Requirement
Go through the material below and report how many lines contain "spínanie". Give only the number.

Task material

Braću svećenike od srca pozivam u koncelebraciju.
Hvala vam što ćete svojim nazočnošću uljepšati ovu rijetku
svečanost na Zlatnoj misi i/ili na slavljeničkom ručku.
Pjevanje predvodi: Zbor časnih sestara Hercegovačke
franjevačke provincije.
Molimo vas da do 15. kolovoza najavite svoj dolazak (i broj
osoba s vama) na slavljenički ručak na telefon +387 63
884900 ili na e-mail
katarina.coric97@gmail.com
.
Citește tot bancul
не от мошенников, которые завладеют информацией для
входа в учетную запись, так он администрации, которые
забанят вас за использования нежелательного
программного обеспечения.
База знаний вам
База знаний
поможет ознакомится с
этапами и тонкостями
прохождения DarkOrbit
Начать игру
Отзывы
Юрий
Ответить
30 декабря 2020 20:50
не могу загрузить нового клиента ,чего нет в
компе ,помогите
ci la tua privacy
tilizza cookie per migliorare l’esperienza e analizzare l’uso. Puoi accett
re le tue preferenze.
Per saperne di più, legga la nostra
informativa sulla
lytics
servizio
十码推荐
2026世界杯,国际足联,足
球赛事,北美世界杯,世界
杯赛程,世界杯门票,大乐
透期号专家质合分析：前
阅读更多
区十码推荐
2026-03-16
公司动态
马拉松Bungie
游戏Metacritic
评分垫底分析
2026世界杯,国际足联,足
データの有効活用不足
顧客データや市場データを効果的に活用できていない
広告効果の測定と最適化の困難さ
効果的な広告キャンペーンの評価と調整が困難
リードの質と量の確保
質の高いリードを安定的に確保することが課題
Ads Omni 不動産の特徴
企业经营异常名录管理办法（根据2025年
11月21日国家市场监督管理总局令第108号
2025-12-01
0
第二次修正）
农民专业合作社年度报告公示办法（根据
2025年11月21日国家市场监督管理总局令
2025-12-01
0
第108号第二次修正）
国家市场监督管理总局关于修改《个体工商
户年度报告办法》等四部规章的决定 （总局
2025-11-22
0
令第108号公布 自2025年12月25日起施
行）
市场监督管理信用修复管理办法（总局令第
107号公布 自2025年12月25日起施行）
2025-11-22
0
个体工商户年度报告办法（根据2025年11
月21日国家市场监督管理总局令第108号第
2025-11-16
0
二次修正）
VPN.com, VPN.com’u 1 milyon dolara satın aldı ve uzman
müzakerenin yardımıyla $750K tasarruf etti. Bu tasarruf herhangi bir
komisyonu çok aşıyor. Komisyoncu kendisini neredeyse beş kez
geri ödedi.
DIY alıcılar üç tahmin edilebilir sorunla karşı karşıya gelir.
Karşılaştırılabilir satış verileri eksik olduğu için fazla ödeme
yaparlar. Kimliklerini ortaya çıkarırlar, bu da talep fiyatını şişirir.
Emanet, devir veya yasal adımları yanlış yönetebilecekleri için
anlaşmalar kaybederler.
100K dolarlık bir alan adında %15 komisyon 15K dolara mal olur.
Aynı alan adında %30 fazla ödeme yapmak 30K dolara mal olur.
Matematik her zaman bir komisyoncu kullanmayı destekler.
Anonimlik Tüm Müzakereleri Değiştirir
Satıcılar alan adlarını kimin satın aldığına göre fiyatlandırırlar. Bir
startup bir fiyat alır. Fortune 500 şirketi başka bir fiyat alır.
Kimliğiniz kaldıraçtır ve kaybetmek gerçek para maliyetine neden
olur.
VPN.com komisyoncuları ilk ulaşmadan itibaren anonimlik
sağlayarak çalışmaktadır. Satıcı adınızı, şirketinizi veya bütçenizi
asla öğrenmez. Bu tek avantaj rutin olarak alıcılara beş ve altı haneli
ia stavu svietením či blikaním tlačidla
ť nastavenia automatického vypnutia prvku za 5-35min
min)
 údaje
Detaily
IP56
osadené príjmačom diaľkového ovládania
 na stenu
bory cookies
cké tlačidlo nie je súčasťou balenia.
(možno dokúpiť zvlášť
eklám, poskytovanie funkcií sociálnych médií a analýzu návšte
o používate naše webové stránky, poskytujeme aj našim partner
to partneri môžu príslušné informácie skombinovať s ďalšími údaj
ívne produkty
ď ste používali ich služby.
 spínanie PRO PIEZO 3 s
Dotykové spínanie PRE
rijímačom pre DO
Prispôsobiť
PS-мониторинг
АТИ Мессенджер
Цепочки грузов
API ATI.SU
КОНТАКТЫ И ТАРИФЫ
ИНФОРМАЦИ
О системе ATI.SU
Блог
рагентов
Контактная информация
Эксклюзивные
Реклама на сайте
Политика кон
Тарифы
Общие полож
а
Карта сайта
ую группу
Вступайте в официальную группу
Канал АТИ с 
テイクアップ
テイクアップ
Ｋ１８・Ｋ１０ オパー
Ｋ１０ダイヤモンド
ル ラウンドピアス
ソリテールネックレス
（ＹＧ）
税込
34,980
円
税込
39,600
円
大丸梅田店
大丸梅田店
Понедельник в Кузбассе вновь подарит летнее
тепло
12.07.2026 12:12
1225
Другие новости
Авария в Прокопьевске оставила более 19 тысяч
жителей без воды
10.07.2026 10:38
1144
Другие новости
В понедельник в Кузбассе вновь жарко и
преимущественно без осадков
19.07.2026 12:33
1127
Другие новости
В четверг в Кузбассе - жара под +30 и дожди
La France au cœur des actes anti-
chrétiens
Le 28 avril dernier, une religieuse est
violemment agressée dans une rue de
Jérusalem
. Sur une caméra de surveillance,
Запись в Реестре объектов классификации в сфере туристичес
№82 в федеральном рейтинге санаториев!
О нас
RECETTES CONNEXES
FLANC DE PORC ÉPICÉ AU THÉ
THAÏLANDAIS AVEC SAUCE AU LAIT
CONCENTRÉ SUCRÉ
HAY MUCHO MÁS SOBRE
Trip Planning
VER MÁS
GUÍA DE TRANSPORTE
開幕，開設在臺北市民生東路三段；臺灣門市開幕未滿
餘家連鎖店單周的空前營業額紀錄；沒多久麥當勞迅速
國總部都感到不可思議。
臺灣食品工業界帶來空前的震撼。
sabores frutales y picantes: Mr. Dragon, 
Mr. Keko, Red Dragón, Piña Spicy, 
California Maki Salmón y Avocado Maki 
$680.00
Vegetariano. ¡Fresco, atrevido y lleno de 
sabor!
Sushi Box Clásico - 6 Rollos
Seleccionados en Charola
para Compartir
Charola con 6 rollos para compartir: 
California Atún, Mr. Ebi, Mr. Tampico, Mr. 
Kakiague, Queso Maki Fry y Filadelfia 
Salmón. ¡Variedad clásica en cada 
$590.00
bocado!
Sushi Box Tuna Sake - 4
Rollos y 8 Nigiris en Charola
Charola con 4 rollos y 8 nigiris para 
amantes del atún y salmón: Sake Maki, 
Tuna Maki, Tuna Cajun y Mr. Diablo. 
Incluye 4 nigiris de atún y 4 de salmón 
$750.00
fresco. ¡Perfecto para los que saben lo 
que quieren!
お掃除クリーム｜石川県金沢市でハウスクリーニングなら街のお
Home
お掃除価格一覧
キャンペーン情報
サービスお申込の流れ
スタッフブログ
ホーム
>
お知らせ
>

Response to the exercise
2